Mellicta aurelia distans – this species is known from the only one small isolated population in Eastern Tien Shan;

Melitaea acraeina is the narrowly distributed species, which has ends of area overlapping the territory considered (in Northern Alai piedmonts);

Melitaea persea – this species has northernmost isolated part of the specific area in Kurama Mt. R.;

Athamanthia athamantis – this species has the disjunctive specific area and was recorded in isolated sites within the territory considered;

Rhymnaria rhymnus rufina was recorded in Altyn-Emel Mt. R., that is the end of area only overlapping the territory considered.

Maps are presented (at pages 8–9, 10–11) for an idea about the region, fauna of which is considered in this book. These maps are analogous to ones used in the first volume and are schematic: administrative borders have no official character, there are plotted all towns with population over half of million citizens while another settlements are selectively mapped. Some elements and toponyms are verified and made more accurately in these maps, in the comparison with maps given in first volume. We include part of Matcha mountain system (in Sokh River heads) into the limits of the considered territory.
This volume presents information about 171 species diurnal butterfly species from Danaidae, Nymphalidae, Libytheidae, Riodinidae and Lycaenidae families, which representatives are registered in Dzhungar, Tien Shan, Alai and Eastern Pamirs.
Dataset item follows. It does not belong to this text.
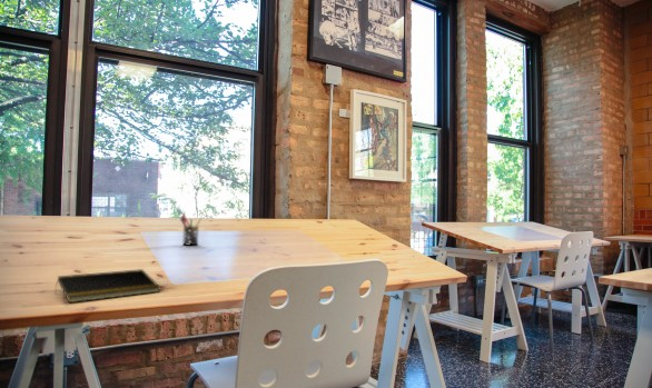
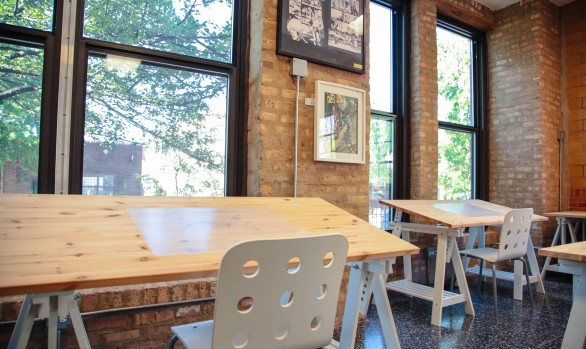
- pen holder [179,212,202,246]
- notepad [53,268,161,304]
It also includes an acknowledgements, a reference list, the alphabetical index for butterfly taxa (genera, species and subspecies), errata and some corrections for the Volume 1, as well presentations of the authors. Each essay consists of the Latin name of a species and identical text in Russian and English, which contains brief information about general area of distribution, typical habitats (biotopes), altitudinal diapason of spreading, flying period, number of generations, host-plants, as well data on pre-imaginal phases and ecological peculiarities. Some facts represent results of the original study and recent observations. A description of each species includes illustrations for the essay and takes at least one whole book opening.
Information about distribution of a species is presented on colour relief-shaded map with point marking (colour circled) of the known loci where subspecies were found. The primary colour of the circles is red, it was used to mark the sites of species discovery if this species is not divided into subspecies, or sites where only one subspecies was discovered in territory considered. Distribution of the other subspecies found in this territory is marked by circles of the other colours, and the loci where there were found individuals of uncertain systematic position, which taxonomic denomination needs to be additionally studied and defined more precisely – by rings. Some doubtful sites mentioned in the literature sources are mapped with the question mark.
In addition to colour photographs of collection specimens (one pair and underside-view; all in natural scale) visual characteristics for species are presented with colour photographs of butterflies in natural setting, caterpillars (all of them were bred by S. Toropov), their host-plants, pupas, typical biotopes in their habitats. Each photograph is supplied with an explanation note in English including the name of a photographer.